## Document section
--- BEGIN ---
WebPageTest Private Instance Setup

Deploying a private WebPageTest instance eliminates public endpoint variability, enforces deterministic network conditions, and provides the infrastructure required for strict performance budget gating. By isolating test runners within your VPC or dedicated bare-metal environment, engineering teams gain predictable latency baselines, controlled browser versions, and direct access to raw HAR/WPT data. This architecture is foundational to the broader Lighthouse CI & WebPageTest Integration ecosystem, enabling automated pass/fail gates that block regressions before they reach production.
--- END ---
## Your tasks
**A.** How would this sentence from the WebPageTest private instance setup text read in Spanish: "By isolating test runners within your VPC or dedicated bare-metal environment, engineering teams gain predictable latency baselines, controlled browser versions, and direct access to raw HAR/WPT data."
**B.** Could you pick up the WebPageTest private instance setup text after its last sentence and keep it going?

(Extracted records)
--- BEGIN ---
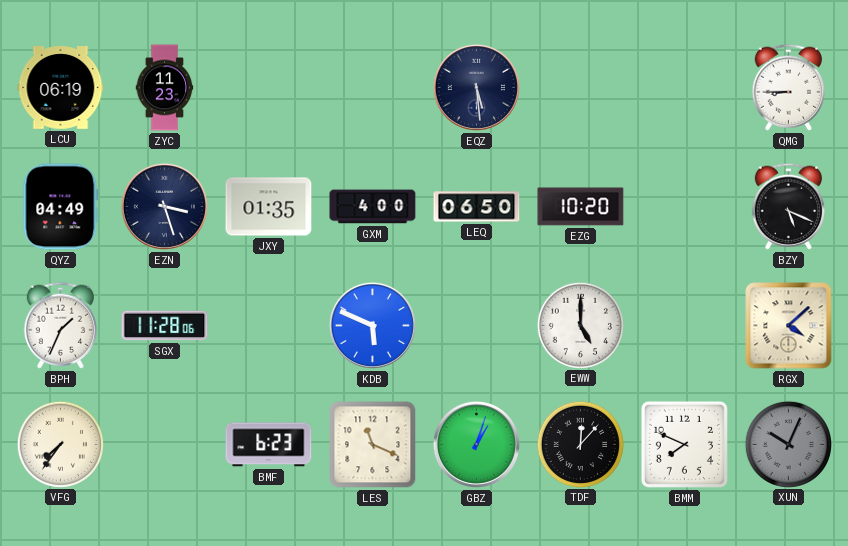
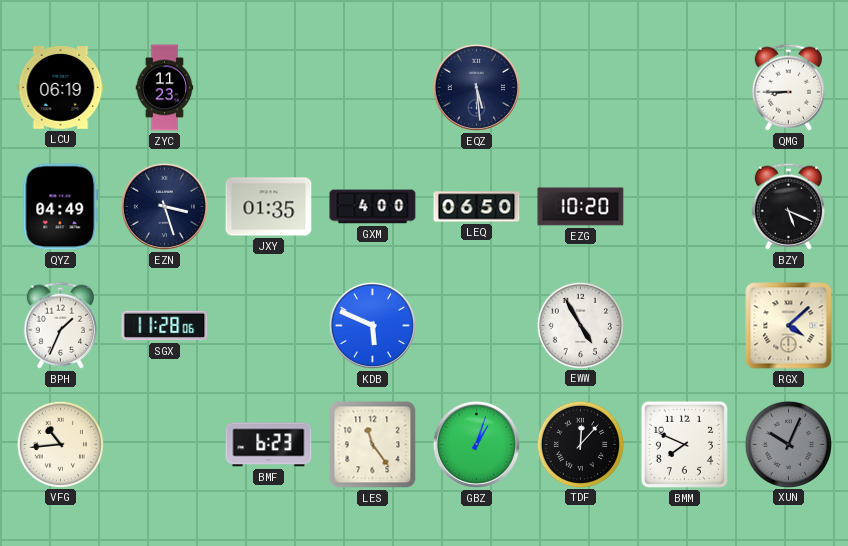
EWW: 5:00 -> 4:55
VFG: 7:36 -> 10:44
LES: 11:19 -> 11:24
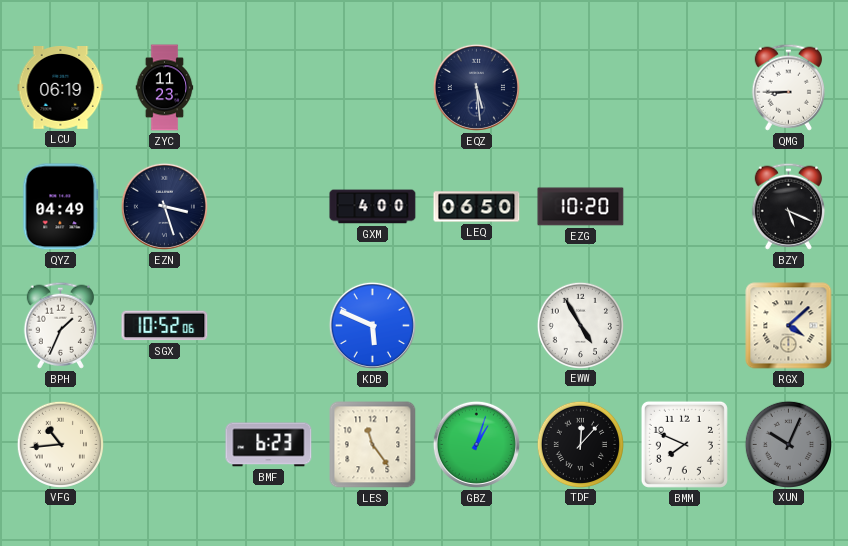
JXY: 01:35 -> none
SGX: 11:28 -> 10:52
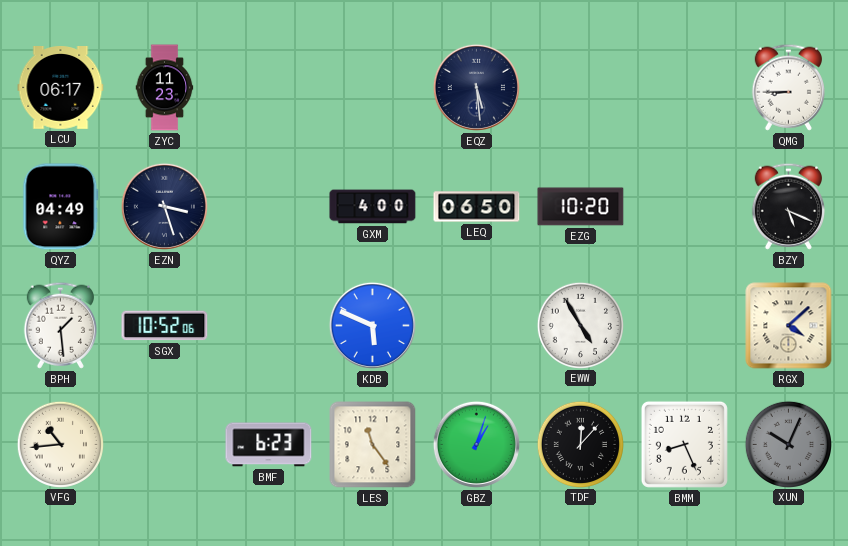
LCU: 06:19 -> 06:17
BPH: 1:34 -> 1:29
BMM: 7:49 -> 8:26
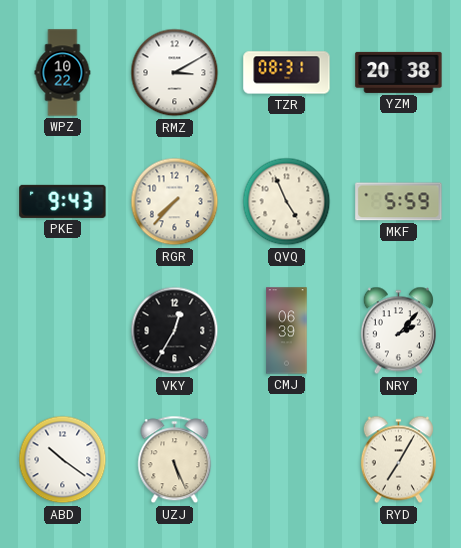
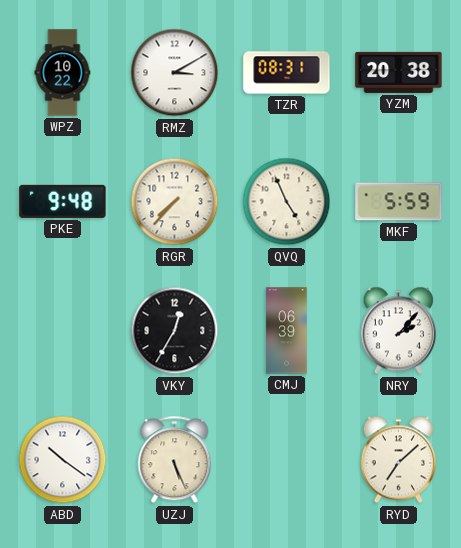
PKE: 9:43 -> 9:48
RYD: 7:05 -> 7:08
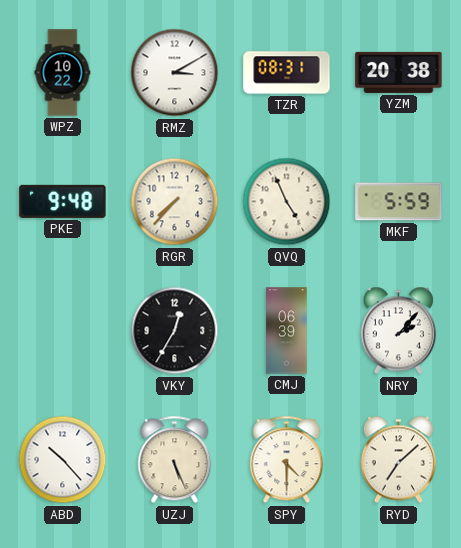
ABD: 10:21 -> 10:23
SPY: none -> 4:30
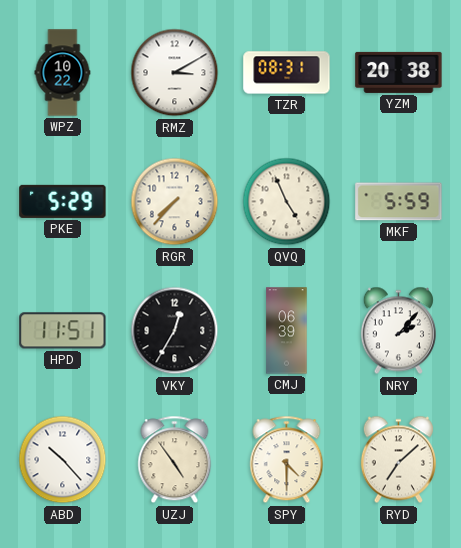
PKE: 9:48 -> 5:29
HPD: none -> 11:51
UZJ: 5:26 -> 4:54
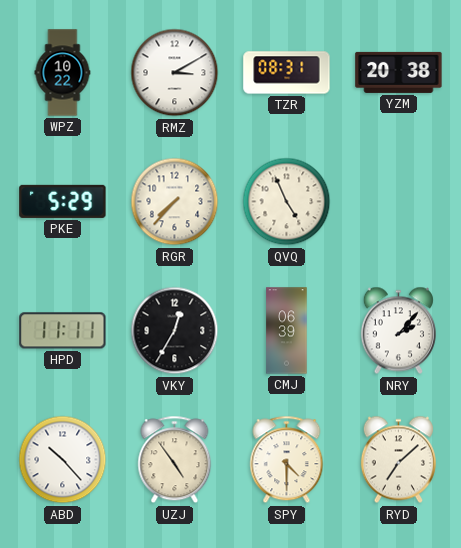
MKF: 5:59 -> none
HPD: 11:51 -> 11:11
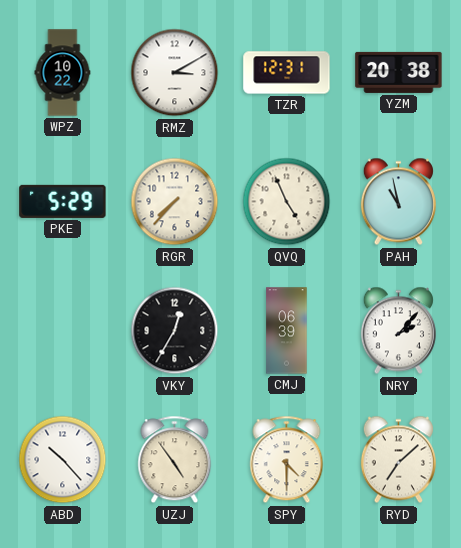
TZR: 08:31 -> 12:31
PAH: none -> 10:58
HPD: 11:11 -> none
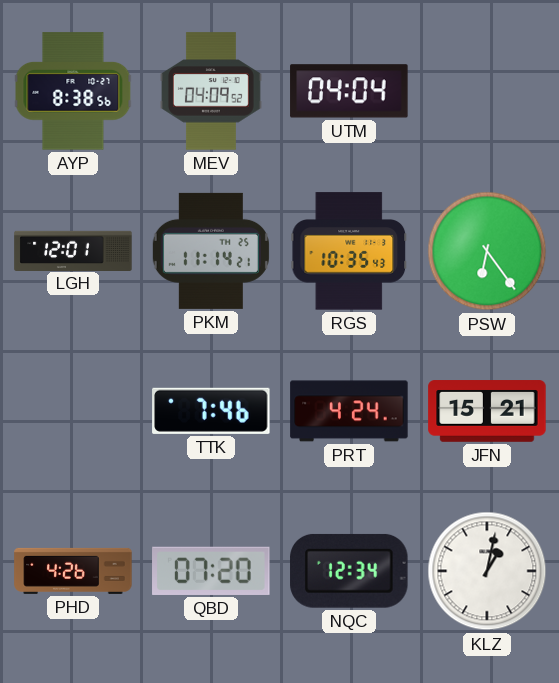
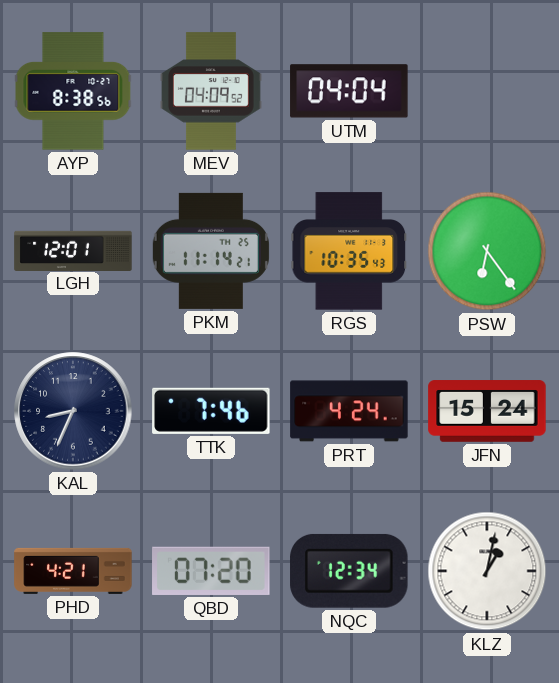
KAL: none -> 8:34
JFN: 15:21 -> 15:24
PHD: 4:26 -> 4:21
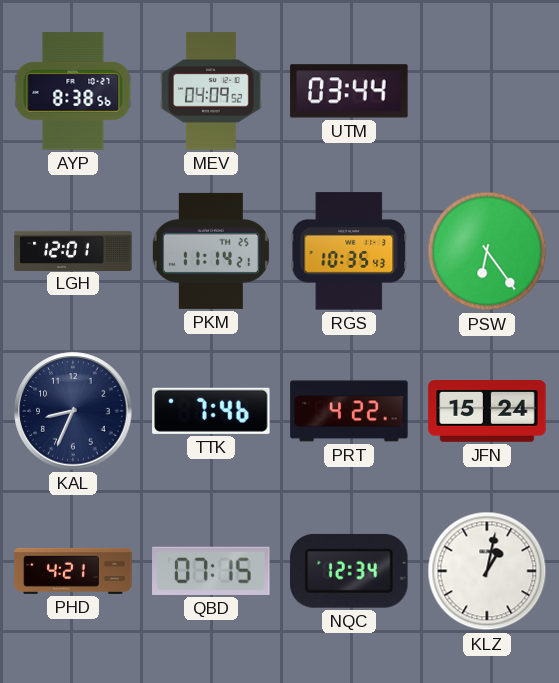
UTM: 04:04 -> 03:44
PRT: 4:24 -> 4:22
QBD: 07:20 -> 07:15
--- END ---
## Answer list
**A.** Al aislar los ejecutores de pruebas dentro de su VPC o de un entorno bare-metal dedicado, los equipos de ingeniería obtienen líneas base de latencia predecibles, versiones de navegador controladas y acceso directo a los datos HAR/WPT sin procesar.

**B.**
Architecture Decision Matrix

Criteria Public Endpoint Private Instance
Network Isolation Shared, unpredictable routing VPC-scoped, zero egress noise
Browser/OS Control Fixed provider pool Custom Docker/VM provisioning
CI Gating Latency High variance, queue contention Deterministic, SLA-bound execution
Data Sovereignty Third-party retention Full ownership, custom lifecycle

Network Isolation Topology

[CI Runner] --> [WPT Server (Port 80/4000)] --> [Agent Pool (Chrome/Firefox/Safari)]
 ^ | |
 | v v
[GitHub/GitLab] [Redis Queue] [Local Network / CDN Edge]
 | |
 v v
[PR Comment Bot] [S3/GCS Result Bucket]

CI Gating Threshold Definition

Metric Soft Warning Hard Fail Enforcement Scope
LCP (Desktop) > 2.5s > 3.5s All PRs to main
CLS (Mobile) > 0.1 > 0.25 Release branches
TTFB (Prod) > 800ms > 1200ms Canary deployments

Infrastructure Provisioning & Docker Orchestration

Provisioning requires a centralized server node and horizontally scalable agent workers. Use Docker Compose for local validation before migrating to Kubernetes or ECS.

Docker Compose Topology (Server + 3 Agents)

version: "3.8"
services:
 wpt-server:
 image: webpagetest/server:latest
 ports:
 - "80:80"
 - "4000:4000"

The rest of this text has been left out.